L’alternativa di Salvini
Appresa la notizia dello stop al Ddl Zan, non è mancata la pronta risposta del leader della Lega Matteo Salvini che ha suggerito di ripartire dalla proposta del Carroccio per “combattere le discriminazioni lasciando fuori i bambini, la libertà di educazione, la teoria gender e i reati di opinione”.

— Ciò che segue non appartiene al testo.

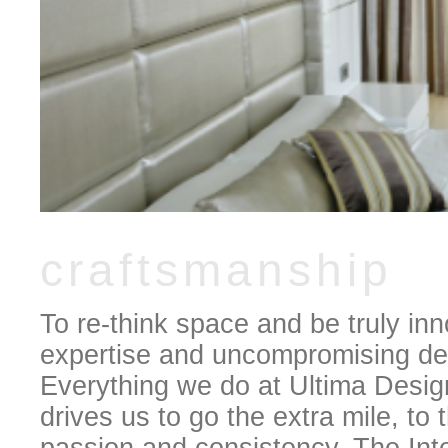
craftsmanship
To re-think space and be truly inn
expertise and uncompromising des
Everything we do at Ultima Design
drives us to go the extra mile, to 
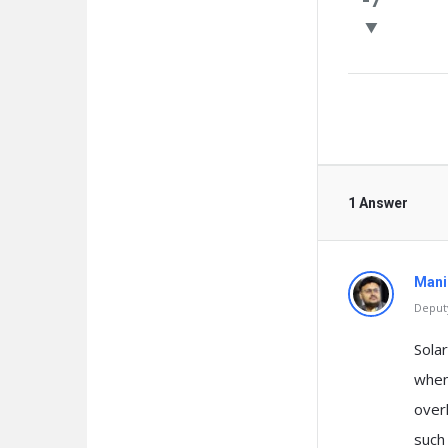
Questio
1 Answer
Mani
Deputy
Sola
when 
over
such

«Per dirlo alla Cardaroli: questa proposta è una porcata – sottolinea il Presidente di Arcigay Catania – Non tutela la comunità, non tutela la persona omosessuale se vittima di un atto di violenza, non è un’estensione della Legge Mancino anche perché parliamoci chiaro: la Lega non vuole neanche la legge Mancino. Questo testo da loro proposto è una semplice provocazione, è stata formulata in fretta e furia per potersi sciacquare di dosso la nomina di omofobi. Italia Viva vorrebbe addirittura modificare l’articolo 7 sull’identità di genere su cui si crea confusione: non si può abolirla e concentrare tutto nell’orientamento sessuale».
«La stessa legge sulle unioni civili non è altro che un compromesso. Non possiamo e non vogliamo accettare tutto questo: una legge o è buona o non lo è. Preferiamo combattere come sappiamo fare, tornare a mobiliarci per portare a casa un vero risultato».
“La famiglia tradizionale non è mai esistita”
Per Maria Saporana senatrice della Lega in aula contro il Ddl Zan «solo la famiglia tradizionale può proteggerci dalla decadenza della società moderna». L’idea di tradizione a cui siamo stati abituati si scontra con una realtà dove la nuzialità è precipitata.
«Questo concetto non è mai esistito – spiega Caloggero – ai tempi della Bibbia, la prima famiglia fu Abramo e Sara. Lei era sterile e Abramo fece un figlio con la sua serva. La stessa famiglia che lapida la moglie adultera, insomma. La famiglia è un progetto di vita condivisa, una sussistenza di amore e progettualità da chiunque sia composta, la famiglia è questo».
L’Italia è sempre più vicina alle politiche anti LGBT+
L’Unione Europea ce la sta mettendo tutta: un primo passo è stato fatto comminando una pena dal valore di un milione di euro nei confronti della Polonia con l’accusa di mancato rispetto dei diritti civili. Ma non tutti i Paesi seguono la scia dell’Ue.
«Siamo sempre più vicini alla destra autoritaria della Polonia, dell’Ungheria, della Turchia. La destra italiana strizza l’occhio all’ex ventennio fascista. I diritti civili però non sono la bandiera ideologica di un partito, riguardano la sensibilità di ogni persona. Ma d’altra parte se la destra è stata quantomeno compatta, il centro sinistra ha avuto le sue mancanze perché è divisa. Vediamo esponenti politici che si definiscono di sinistra ma che hanno politiche di destra. Tutta la classe dirigente è inadeguata, sta giocando sulla pelle della comunità LGBT+», conclude Armando Caravini.
«La legge Mancino c’è ma non si estende sull’istigazione all’odio nei confronti degli omosessuali – sottolinea Caloggero anche ex presidente dell’Arcigay Catania -. Se urlo “frocio” sto annaffiando il terreno dell’odio. Tutti abbiamo la nostra dose di colpe: deve essere fatta un’opera capillare che parli nelle piazze, chiarisca i dubbi».
Dinanzi al fallimento (almeno per ora) del disegno di legge la comunità LGBT+ si sta mobilitato. A Catania, se le condizioni meteo dovessero permetterlo, si terrà una manifestazione promossa dall’Arcigay: «Chiederà pubblicamente che vengano fatti i nomi: chi ha votato contro si esponga, ci metta la faccia. L’elettorato deve vedere chi li rappresenta», conclude Giovanni Caloggero.